Soy de oro. Estoy solo. Y a mi lado una estrella de mar.

El Escribujo de un Viejo Verde

Estoy triste y enfadado con el mundo, y con mi aspecto. Al principio sólo me transformaba cuando algo o alguien me tocaba las pelotas. Algo dentro de mi empezaba a encenderse. Un calor abrasador se iniciaba en el pecho y, poco a poco, se extendía por todo el cuerpo. Y de un pobre chico enclenque me convertía en un bigardo de dos metros y medio. En cuanto me calmaba volvía a ser el de antes. 

Aunque tenía ciertas ventajas (nadie se atrevía a meterse conmigo, y era bastante respetado en el patio) eran muchos más los inconvenientes. Para empezar, digamos que no era el más popular entre las chicas. A pesar de que siempre he valorado la soledad como un regalo, me hubiese gustado poder participar en el juego del tonteo entre chicos y chicas que se da en la adolescencia.
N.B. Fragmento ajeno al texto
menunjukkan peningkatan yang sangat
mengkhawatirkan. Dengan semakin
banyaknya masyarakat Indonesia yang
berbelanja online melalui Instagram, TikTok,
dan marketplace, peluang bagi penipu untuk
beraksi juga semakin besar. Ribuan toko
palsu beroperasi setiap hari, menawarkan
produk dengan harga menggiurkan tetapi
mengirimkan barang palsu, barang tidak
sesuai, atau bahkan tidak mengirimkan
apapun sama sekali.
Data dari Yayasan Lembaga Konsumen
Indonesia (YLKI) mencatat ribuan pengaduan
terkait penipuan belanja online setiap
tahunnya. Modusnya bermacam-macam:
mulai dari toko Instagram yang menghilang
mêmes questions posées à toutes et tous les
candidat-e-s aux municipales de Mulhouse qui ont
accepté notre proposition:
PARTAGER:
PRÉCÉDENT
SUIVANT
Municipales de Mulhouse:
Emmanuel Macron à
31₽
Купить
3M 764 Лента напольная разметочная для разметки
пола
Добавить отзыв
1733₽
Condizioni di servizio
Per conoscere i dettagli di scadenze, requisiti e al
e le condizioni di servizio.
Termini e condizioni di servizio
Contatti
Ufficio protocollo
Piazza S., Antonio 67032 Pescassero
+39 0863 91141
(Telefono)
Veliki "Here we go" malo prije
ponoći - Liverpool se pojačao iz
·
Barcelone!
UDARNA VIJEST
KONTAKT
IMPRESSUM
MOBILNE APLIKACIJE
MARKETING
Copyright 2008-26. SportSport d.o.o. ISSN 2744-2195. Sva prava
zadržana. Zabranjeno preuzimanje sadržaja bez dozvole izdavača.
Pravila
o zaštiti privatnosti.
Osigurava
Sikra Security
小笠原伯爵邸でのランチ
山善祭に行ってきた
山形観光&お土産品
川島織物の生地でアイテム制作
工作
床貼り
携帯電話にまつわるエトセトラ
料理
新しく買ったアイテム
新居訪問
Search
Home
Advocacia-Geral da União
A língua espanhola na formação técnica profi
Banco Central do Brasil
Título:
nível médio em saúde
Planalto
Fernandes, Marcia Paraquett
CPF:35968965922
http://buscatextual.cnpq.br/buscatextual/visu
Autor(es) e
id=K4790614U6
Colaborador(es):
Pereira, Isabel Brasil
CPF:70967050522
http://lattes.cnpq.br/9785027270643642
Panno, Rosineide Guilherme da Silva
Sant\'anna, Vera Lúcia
Pero mi aspecto, o mi potencial aspecto en este caso, unido a que mi madre, harta de estar arreglando la ropa que destrozaba, me vestía completamente de Lycra super elástica, no me hacían ser el centro de las atenciones de las féminas. 

Como mi soledad me entristecía y me enfurecía a la vez, mis metamorfosis en el monstruo verde cada vez eran más asiduas y más duraderas. Como la pescadilla que se muerde la cola, esto me hacía estar más triste y más enfurecido, lo que hacía que me transformara más veces y más tiempo, etc... A día de hoy llevo siete años y cuatro meses de transformación. Después de tanto tiempo me cuesta imaginar como será mi cara en estado normal. ¿Cómo serán mis ojos? ¿Me habrán salido arrugas? ¿Cómo me quedará la barba? ¿Habré echado barriga? Parecen cosas triviales, pero muy importantes para mí. 

Ahora me levanto un día más. Me toca ir al trabajo. Ese trabajo en el que estoy solo y a oscuras, levantando paquetes muy pesados de un lado a otro. El único que he podido conseguir por culpa de mi maldición. Esto me entristece y me enfurece. Creo que nunca me libraré de lo que soy.